Las destempladas reacciones al video en que Evelyn Matthei hace un llamado a contener la inmigración muestran las dificultades de nuestra izquierda para procesar algunos problemas de los sectores medios y bajos. Enceguecidos por el discurso cosmopolita de «todos somos inmigrantes», algunos miembros del sector no alcanzan a ver que la llegada de extranjeros efectivamente puede traer costos a los chilenos más vulnerables, en temas como el trabajo, la salud o la vivienda.
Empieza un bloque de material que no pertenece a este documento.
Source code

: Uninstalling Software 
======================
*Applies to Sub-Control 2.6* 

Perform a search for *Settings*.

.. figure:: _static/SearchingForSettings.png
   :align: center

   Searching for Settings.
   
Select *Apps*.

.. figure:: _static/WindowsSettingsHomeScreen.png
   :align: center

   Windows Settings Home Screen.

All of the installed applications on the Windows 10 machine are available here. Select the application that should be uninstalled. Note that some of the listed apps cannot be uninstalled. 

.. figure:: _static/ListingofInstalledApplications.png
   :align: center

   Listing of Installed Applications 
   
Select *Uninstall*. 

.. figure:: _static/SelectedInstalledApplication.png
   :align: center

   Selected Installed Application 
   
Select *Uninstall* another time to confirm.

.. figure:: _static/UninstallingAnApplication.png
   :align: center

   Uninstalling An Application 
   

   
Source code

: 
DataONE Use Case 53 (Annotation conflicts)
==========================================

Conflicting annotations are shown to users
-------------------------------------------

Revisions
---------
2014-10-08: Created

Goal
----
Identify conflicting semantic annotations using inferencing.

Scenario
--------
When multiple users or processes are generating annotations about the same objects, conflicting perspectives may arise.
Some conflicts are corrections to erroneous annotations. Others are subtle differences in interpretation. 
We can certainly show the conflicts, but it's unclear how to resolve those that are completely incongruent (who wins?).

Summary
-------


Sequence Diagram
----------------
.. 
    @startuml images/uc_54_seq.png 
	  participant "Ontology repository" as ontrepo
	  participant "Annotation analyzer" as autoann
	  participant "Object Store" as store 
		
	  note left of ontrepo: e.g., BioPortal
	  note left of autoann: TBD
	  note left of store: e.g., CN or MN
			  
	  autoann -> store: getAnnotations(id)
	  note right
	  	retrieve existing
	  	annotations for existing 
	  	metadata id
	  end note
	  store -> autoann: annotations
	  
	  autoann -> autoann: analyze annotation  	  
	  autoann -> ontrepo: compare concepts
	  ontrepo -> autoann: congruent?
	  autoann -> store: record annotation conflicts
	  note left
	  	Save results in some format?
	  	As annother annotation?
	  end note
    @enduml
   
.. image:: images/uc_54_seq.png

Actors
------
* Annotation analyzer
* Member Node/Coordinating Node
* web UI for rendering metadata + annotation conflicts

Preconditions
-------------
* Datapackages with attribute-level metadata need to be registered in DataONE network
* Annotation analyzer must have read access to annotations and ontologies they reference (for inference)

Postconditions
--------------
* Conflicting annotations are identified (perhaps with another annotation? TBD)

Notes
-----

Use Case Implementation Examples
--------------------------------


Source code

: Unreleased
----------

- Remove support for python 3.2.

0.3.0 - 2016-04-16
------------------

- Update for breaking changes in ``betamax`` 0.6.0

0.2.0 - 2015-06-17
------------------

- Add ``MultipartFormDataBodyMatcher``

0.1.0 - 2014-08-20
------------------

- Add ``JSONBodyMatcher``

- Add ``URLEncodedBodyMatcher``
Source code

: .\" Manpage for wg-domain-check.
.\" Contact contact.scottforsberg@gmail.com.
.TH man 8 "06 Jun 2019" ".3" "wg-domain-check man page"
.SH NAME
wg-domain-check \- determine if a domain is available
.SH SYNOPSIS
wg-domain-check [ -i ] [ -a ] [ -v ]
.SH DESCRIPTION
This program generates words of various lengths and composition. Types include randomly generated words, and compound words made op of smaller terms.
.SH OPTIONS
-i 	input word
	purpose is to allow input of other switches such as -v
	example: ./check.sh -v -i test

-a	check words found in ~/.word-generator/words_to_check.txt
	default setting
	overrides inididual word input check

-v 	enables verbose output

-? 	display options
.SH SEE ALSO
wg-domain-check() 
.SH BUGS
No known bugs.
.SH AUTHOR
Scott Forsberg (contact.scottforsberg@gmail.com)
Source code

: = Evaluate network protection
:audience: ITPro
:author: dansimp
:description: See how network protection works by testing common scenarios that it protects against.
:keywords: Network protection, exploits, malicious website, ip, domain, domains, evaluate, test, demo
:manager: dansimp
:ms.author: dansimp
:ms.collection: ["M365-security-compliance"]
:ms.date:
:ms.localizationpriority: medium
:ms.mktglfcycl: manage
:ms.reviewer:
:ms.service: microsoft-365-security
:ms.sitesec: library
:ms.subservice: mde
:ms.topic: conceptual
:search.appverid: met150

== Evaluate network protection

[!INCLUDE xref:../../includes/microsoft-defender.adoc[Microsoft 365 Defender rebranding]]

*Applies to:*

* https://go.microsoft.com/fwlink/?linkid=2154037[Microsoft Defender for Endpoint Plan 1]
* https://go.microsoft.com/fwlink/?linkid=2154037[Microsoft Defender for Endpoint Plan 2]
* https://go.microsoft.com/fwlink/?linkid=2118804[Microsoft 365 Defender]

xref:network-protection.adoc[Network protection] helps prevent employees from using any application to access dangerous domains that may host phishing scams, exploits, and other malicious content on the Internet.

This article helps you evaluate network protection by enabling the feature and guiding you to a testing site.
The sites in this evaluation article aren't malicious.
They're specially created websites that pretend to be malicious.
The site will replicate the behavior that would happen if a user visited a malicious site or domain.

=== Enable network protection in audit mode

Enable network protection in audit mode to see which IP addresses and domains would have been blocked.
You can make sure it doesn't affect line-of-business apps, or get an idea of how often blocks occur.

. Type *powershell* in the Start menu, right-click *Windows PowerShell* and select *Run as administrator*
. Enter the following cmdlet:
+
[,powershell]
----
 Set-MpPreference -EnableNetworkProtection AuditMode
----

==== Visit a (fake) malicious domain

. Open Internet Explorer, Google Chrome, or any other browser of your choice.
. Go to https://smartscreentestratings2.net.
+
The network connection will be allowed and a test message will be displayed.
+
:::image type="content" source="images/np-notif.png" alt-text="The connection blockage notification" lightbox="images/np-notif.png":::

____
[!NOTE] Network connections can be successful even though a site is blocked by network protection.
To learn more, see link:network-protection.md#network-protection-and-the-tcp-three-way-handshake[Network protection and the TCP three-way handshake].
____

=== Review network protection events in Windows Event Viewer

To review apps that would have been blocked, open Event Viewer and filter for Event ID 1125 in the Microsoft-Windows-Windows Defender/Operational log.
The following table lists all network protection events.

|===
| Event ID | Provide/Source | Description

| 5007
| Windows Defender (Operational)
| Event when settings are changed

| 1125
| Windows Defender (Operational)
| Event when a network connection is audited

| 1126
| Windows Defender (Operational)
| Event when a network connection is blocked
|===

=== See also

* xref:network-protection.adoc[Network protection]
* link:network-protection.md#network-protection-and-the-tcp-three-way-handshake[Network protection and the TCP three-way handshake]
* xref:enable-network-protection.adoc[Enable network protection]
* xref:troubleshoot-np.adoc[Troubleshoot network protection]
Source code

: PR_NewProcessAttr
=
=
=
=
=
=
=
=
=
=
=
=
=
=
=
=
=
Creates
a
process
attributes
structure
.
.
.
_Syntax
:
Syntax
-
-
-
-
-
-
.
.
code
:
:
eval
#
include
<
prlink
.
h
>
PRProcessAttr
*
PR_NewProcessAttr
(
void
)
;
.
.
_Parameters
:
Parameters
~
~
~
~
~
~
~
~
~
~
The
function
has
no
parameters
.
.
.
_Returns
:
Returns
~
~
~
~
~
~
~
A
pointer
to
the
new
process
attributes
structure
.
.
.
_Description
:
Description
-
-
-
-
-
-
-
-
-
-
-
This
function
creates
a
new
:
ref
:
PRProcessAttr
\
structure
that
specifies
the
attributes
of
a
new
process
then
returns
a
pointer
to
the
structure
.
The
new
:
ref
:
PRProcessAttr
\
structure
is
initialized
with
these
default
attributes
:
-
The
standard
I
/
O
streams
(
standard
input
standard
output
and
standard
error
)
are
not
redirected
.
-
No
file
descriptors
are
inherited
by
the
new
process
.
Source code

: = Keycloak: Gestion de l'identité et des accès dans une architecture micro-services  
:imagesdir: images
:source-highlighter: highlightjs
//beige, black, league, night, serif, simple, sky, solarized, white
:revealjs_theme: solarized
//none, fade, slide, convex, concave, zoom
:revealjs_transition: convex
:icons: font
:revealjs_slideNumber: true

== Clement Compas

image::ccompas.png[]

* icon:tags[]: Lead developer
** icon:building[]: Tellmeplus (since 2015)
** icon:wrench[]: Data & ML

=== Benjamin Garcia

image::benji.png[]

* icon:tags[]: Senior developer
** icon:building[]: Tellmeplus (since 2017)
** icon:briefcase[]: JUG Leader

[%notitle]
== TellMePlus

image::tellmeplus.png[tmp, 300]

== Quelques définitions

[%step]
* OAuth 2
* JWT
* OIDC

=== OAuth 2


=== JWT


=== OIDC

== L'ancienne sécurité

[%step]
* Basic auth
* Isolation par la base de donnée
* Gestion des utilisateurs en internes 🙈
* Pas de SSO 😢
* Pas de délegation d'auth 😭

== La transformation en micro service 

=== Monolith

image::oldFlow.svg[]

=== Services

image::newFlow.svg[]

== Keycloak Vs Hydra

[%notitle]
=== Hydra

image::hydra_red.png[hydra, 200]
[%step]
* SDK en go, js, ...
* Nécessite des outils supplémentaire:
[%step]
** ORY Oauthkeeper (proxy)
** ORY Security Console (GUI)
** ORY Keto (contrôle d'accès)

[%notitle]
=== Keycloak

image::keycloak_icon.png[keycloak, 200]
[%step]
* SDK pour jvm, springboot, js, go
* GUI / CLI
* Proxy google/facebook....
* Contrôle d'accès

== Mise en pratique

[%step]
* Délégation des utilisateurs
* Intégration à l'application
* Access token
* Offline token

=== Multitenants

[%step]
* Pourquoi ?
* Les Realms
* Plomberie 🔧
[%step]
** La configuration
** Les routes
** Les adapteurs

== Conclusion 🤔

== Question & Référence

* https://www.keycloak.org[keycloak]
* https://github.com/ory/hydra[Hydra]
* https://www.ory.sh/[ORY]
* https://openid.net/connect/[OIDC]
Sin embargo, la reacción general es tratar de fascistas y racistas a quienes ponen esas tensiones sobre la mesa, como si hacerlo significara inmediatamente ser un seguidor acrítico de Trump u Orbán.

Seguir manteniendo esa aproximación, que esconde los problemas de la inmigración bajo la alfombra, no solo les hace un flaco favor a los chilenos más vulnerables, sino que también aumenta la tensión entre ellos y los extranjeros, dificultando todavía más su integración a nuestra sociedad.

Por lo mismo, si estos sectores de la izquierda realmente se preocupan por los inmigrantes, es necesario que, de una vez por todas, se hagan cargo de las dificultades asociadas al fenómeno y dejen de reducirlo a un asunto moral que permite dividir al mundo entre buenos y malos.